J'ai peur pour le monde depuis qu'on a fait de la guerre un acte d'amour, qu'on a ligué les mots contre le sens, que les armes parlent à la place des prophètes, que les larmes d'enfant remplacent le rire des poètes. J'ai peur pour chacun. La tendresse est en pièces. Je parle avec du sel dans la bouche. Il y a des barreaux qui emprisonnent, mais quand je grimpe à l'échelle des mots, chaque phrase est un barreau qui monte. J'ai peur pour les enfants, les rebelles, les hommes libres. Je quête un peu d'espoir, mais ma sébile se remplit de crachats. Il n'y a plus de larmes que celles du crocodile. Le temps court plus vite que ses pieds et nous mène à la tombe. La vie perd son huile comme une auto en panne. Les poumons font un bruit d'échappement. Les batteries des ambulances manquent de jus. Les blessés coulent dans leur sang. J'ai peur à cause des jours souillés par le profit et des songes remplis de mensonges. J'ai peur de tout le mal qu'on fait, du bien qu'on ne fait pas. J'ai peur pour le monde à cause du sang impur et des attachés-cases. J'ai peur de ceux qui comptent les cadavres et violent sans vergogne. J'ai peur quand on casse la mâchoire des mots, qu'on émascule la colère des hommes et qu'on tarabuste l'amour. J'ai titubé longtemps entre le ventre de ma mère et mes petits-enfants. Entre les rides d'un éventail, les petits pas du monde, les vêtements fripés, les vieilles canettes de bière, les viandes faisandées et les os de poulet, je cherche l'aube parmi les immondices. Je soulève les mots et même les virgules. Je mélange les langues et les cris d'animaux. À la tête d'un troupeau de clés, le rossignol fait son nid dans un trou de serrure. L'eau se fait rare dans les forêts qui brûlent. Le vent nargue le feu. Les arbres se calcinent. Les pépins retournent dans la pomme, les amandes dans l'écale, la langue dans ses mots. Je reconnais la vie aux ornières qu'elle trace. Leur grandeur importe peu. J'en appelle aux brindilles ou aux baleines à bosses.

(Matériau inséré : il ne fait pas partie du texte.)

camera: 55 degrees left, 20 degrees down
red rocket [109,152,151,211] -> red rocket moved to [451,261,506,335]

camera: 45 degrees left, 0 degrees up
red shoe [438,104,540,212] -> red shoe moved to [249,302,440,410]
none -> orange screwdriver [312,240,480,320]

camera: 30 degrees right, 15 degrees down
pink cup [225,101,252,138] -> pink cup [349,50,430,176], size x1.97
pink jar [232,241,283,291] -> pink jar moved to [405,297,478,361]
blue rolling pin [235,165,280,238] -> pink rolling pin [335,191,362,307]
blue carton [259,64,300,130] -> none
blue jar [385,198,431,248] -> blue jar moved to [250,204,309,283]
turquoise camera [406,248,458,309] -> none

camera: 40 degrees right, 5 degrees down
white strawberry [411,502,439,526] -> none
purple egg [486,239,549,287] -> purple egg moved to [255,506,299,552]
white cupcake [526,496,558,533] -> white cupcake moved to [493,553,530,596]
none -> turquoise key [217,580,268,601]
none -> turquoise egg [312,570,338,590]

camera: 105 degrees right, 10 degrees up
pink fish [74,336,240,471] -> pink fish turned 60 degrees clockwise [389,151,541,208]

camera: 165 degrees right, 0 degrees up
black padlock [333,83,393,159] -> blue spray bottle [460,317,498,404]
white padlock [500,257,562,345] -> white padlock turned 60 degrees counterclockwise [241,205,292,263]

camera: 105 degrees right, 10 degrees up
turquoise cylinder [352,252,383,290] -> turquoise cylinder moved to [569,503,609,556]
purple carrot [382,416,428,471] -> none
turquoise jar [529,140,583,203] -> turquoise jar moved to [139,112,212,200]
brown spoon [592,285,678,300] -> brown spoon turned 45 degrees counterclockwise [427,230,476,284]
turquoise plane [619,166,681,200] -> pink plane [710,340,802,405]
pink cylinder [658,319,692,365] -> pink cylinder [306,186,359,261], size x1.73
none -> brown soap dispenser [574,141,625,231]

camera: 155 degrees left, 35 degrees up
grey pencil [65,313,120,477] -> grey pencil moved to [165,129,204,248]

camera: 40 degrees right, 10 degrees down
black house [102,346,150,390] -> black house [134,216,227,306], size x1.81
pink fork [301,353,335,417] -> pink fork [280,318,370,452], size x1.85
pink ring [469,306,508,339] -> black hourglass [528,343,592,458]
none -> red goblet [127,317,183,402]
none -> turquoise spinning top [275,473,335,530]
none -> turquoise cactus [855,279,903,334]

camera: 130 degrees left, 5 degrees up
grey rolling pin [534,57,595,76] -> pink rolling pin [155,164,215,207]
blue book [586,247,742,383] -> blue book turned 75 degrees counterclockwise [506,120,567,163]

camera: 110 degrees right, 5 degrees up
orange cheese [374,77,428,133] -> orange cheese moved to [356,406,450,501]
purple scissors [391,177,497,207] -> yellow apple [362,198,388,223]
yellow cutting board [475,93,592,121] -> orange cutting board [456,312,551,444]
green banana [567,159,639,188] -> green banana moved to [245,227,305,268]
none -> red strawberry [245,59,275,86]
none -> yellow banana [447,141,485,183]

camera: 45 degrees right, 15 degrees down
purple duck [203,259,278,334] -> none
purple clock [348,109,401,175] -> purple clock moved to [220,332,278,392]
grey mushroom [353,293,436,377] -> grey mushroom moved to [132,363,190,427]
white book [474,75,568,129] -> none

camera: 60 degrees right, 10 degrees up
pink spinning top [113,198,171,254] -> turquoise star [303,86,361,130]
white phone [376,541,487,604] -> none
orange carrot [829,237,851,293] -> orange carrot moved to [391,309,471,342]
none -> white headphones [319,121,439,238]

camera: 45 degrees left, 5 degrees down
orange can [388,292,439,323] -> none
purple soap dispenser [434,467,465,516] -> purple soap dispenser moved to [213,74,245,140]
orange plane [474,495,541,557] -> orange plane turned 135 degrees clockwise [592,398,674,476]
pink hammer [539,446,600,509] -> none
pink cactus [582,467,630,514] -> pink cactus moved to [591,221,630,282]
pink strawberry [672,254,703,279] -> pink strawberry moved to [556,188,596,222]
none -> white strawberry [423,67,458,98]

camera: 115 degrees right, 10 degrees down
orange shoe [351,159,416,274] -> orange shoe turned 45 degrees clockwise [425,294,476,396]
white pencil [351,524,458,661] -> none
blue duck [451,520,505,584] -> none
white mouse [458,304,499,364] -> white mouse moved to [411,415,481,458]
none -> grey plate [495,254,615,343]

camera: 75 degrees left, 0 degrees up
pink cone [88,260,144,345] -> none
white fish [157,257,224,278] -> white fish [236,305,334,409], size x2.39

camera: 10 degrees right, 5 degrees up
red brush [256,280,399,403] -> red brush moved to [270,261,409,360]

Je crache sur les meneurs de foule qui nous mènent à l'enfer, les drapeaux, les missels, les diplômes, les livres de lois, les carnets de chèque et les rapports d'impôt. Devant une feuille de papier, je pleure, je prie, je médite. La poésie est un soulier à la recherche d'un pied nu. Elle se met à marcher selon le temps qu'il fait. Les mots agrandissent les tasses où nous boirons ensemble.